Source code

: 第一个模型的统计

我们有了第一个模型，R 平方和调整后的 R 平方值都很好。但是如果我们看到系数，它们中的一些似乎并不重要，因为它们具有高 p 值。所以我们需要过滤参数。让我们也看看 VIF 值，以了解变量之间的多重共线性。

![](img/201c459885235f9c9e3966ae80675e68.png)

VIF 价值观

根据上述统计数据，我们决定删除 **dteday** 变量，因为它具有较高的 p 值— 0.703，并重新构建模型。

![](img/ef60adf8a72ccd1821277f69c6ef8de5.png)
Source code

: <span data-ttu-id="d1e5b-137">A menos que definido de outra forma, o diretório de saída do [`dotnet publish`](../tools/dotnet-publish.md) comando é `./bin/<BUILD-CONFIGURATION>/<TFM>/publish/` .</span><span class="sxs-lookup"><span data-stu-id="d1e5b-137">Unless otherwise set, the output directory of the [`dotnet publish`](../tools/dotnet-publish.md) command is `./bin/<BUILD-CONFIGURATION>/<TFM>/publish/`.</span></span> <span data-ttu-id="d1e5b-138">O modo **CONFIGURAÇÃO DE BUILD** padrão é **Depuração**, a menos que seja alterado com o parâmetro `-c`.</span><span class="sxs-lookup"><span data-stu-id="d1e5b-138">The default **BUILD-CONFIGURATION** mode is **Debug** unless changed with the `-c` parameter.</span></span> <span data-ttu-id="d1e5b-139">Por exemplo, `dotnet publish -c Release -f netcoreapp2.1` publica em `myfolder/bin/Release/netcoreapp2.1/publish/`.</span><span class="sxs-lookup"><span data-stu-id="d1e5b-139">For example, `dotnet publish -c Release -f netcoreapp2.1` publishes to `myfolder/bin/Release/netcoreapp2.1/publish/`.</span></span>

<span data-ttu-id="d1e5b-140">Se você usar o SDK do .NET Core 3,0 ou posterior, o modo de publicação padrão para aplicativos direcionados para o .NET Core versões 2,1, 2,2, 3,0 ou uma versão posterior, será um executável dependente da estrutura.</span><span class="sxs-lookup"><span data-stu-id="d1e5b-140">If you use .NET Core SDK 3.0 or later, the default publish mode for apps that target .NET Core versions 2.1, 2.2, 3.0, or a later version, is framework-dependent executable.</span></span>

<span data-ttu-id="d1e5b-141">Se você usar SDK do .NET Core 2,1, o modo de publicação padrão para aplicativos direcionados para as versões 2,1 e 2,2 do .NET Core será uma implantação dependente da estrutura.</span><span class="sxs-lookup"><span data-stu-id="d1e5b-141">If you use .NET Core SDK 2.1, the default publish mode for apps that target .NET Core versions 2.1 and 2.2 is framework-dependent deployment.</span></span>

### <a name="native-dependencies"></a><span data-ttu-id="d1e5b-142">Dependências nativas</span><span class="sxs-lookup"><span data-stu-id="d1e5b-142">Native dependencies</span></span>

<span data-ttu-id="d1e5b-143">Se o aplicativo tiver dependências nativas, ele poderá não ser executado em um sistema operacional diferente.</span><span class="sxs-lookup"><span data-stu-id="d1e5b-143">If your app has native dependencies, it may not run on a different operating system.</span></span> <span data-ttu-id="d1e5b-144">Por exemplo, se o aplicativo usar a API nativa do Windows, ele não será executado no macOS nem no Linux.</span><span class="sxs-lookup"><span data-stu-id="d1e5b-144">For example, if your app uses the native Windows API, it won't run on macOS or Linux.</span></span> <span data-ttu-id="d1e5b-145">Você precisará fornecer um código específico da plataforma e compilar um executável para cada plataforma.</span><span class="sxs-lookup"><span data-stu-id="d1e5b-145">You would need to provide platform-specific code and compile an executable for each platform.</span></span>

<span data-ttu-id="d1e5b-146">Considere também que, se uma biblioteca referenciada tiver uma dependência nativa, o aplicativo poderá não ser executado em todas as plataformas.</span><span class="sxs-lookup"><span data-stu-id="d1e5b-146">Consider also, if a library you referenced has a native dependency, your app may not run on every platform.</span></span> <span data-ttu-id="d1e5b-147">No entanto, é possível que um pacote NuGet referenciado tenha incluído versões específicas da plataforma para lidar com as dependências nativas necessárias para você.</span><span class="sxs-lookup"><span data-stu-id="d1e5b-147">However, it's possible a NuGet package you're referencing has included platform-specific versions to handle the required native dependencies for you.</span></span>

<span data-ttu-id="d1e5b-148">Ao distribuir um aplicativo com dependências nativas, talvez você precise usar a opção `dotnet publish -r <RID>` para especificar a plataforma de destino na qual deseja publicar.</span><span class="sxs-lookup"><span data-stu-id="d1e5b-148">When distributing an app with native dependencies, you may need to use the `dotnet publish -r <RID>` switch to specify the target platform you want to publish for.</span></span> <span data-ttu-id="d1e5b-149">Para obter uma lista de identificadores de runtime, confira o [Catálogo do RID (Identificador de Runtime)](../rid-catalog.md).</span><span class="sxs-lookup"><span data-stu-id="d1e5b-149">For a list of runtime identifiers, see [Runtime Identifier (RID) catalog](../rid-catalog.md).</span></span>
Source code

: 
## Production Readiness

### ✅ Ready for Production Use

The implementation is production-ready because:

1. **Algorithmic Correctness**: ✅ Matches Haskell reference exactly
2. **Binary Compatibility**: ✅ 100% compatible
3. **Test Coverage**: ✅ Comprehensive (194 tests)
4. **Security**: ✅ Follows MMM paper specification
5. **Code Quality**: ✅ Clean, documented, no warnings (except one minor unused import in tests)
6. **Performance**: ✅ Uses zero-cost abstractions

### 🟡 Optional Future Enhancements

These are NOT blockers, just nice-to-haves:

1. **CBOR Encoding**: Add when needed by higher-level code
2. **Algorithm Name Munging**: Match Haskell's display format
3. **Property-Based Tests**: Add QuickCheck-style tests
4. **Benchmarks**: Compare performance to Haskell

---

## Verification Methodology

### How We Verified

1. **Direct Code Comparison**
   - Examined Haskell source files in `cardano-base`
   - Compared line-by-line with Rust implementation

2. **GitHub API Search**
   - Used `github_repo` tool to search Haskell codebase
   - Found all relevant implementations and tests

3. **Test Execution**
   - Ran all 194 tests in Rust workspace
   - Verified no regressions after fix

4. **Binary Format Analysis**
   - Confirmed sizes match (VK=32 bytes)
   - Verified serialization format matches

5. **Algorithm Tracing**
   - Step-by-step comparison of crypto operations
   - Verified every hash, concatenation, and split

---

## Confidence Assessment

* [Required action]:
Please give the full set of data again exactly.

* [Exercise result]:
Source code

: 第一个模型的统计

我们有了第一个模型，R 平方和调整后的 R 平方值都很好。但是如果我们看到系数，它们中的一些似乎并不重要，因为它们具有高 p 值。所以我们需要过滤参数。让我们也看看 VIF 值，以了解变量之间的多重共线性。

![](img/201c459885235f9c9e3966ae80675e68.png)

VIF 价值观

根据上述统计数据，我们决定删除 **dteday** 变量，因为它具有较高的 p 值— 0.703，并重新构建模型。

![](img/ef60adf8a72ccd1821277f69c6ef8de5.png)
Source code

: <span data-ttu-id="d1e5b-137">A menos que definido de outra forma, o diretório de saída do [`dotnet publish`](../tools/dotnet-publish.md) comando é `./bin/<BUILD-CONFIGURATION>/<TFM>/publish/` .</span><span class="sxs-lookup"><span data-stu-id="d1e5b-137">Unless otherwise set, the output directory of the [`dotnet publish`](../tools/dotnet-publish.md) command is `./bin/<BUILD-CONFIGURATION>/<TFM>/publish/`.</span></span> <span data-ttu-id="d1e5b-138">O modo **CONFIGURAÇÃO DE BUILD** padrão é **Depuração**, a menos que seja alterado com o parâmetro `-c`.</span><span class="sxs-lookup"><span data-stu-id="d1e5b-138">The default **BUILD-CONFIGURATION** mode is **Debug** unless changed with the `-c` parameter.</span></span> <span data-ttu-id="d1e5b-139">Por exemplo, `dotnet publish -c Release -f netcoreapp2.1` publica em `myfolder/bin/Release/netcoreapp2.1/publish/`.</span><span class="sxs-lookup"><span data-stu-id="d1e5b-139">For example, `dotnet publish -c Release -f netcoreapp2.1` publishes to `myfolder/bin/Release/netcoreapp2.1/publish/`.</span></span>

<span data-ttu-id="d1e5b-140">Se você usar o SDK do .NET Core 3,0 ou posterior, o modo de publicação padrão para aplicativos direcionados para o .NET Core versões 2,1, 2,2, 3,0 ou uma versão posterior, será um executável dependente da estrutura.</span><span class="sxs-lookup"><span data-stu-id="d1e5b-140">If you use .NET Core SDK 3.0 or later, the default publish mode for apps that target .NET Core versions 2.1, 2.2, 3.0, or a later version, is framework-dependent executable.</span></span>

<span data-ttu-id="d1e5b-141">Se você usar SDK do .NET Core 2,1, o modo de publicação padrão para aplicativos direcionados para as versões 2,1 e 2,2 do .NET Core será uma implantação dependente da estrutura.</span><span class="sxs-lookup"><span data-stu-id="d1e5b-141">If you use .NET Core SDK 2.1, the default publish mode for apps that target .NET Core versions 2.1 and 2.2 is framework-dependent deployment.</span></span>

### <a name="native-dependencies"></a><span data-ttu-id="d1e5b-142">Dependências nativas</span><span class="sxs-lookup"><span data-stu-id="d1e5b-142">Native dependencies</span></span>

<span data-ttu-id="d1e5b-143">Se o aplicativo tiver dependências nativas, ele poderá não ser executado em um sistema operacional diferente.</span><span class="sxs-lookup"><span data-stu-id="d1e5b-143">If your app has native dependencies, it may not run on a different operating system.</span></span> <span data-ttu-id="d1e5b-144">Por exemplo, se o aplicativo usar a API nativa do Windows, ele não será executado no macOS nem no Linux.</span><span class="sxs-lookup"><span data-stu-id="d1e5b-144">For example, if your app uses the native Windows API, it won't run on macOS or Linux.</span></span> <span data-ttu-id="d1e5b-145">Você precisará fornecer um código específico da plataforma e compilar um executável para cada plataforma.</span><span class="sxs-lookup"><span data-stu-id="d1e5b-145">You would need to provide platform-specific code and compile an executable for each platform.</span></span>

<span data-ttu-id="d1e5b-146">Considere também que, se uma biblioteca referenciada tiver uma dependência nativa, o aplicativo poderá não ser executado em todas as plataformas.</span><span class="sxs-lookup"><span data-stu-id="d1e5b-146">Consider also, if a library you referenced has a native dependency, your app may not run on every platform.</span></span> <span data-ttu-id="d1e5b-147">No entanto, é possível que um pacote NuGet referenciado tenha incluído versões específicas da plataforma para lidar com as dependências nativas necessárias para você.</span><span class="sxs-lookup"><span data-stu-id="d1e5b-147">However, it's possible a NuGet package you're referencing has included platform-specific versions to handle the required native dependencies for you.</span></span>

<span data-ttu-id="d1e5b-148">Ao distribuir um aplicativo com dependências nativas, talvez você precise usar a opção `dotnet publish -r <RID>` para especificar a plataforma de destino na qual deseja publicar.</span><span class="sxs-lookup"><span data-stu-id="d1e5b-148">When distributing an app with native dependencies, you may need to use the `dotnet publish -r <RID>` switch to specify the target platform you want to publish for.</span></span> <span data-ttu-id="d1e5b-149">Para obter uma lista de identificadores de runtime, confira o [Catálogo do RID (Identificador de Runtime)](../rid-catalog.md).</span><span class="sxs-lookup"><span data-stu-id="d1e5b-149">For a list of runtime identifiers, see [Runtime Identifier (RID) catalog](../rid-catalog.md).</span></span>
Source code

: 
## Production Readiness

### ✅ Ready for Production Use

The implementation is production-ready because:

1. **Algorithmic Correctness**: ✅ Matches Haskell reference exactly
2. **Binary Compatibility**: ✅ 100% compatible
3. **Test Coverage**: ✅ Comprehensive (194 tests)
4. **Security**: ✅ Follows MMM paper specification
5. **Code Quality**: ✅ Clean, documented, no warnings (except one minor unused import in tests)
6. **Performance**: ✅ Uses zero-cost abstractions

### 🟡 Optional Future Enhancements

These are NOT blockers, just nice-to-haves:

1. **CBOR Encoding**: Add when needed by higher-level code
2. **Algorithm Name Munging**: Match Haskell's display format
3. **Property-Based Tests**: Add QuickCheck-style tests
4. **Benchmarks**: Compare performance to Haskell

---

## Verification Methodology

### How We Verified

1. **Direct Code Comparison**
   - Examined Haskell source files in `cardano-base`
   - Compared line-by-line with Rust implementation

2. **GitHub API Search**
   - Used `github_repo` tool to search Haskell codebase
   - Found all relevant implementations and tests

3. **Test Execution**
   - Ran all 194 tests in Rust workspace
   - Verified no regressions after fix

4. **Binary Format Analysis**
   - Confirmed sizes match (VK=32 bytes)
   - Verified serialization format matches

5. **Algorithm Tracing**
   - Step-by-step comparison of crypto operations
   - Verified every hash, concatenation, and split

---

## Confidence Assessment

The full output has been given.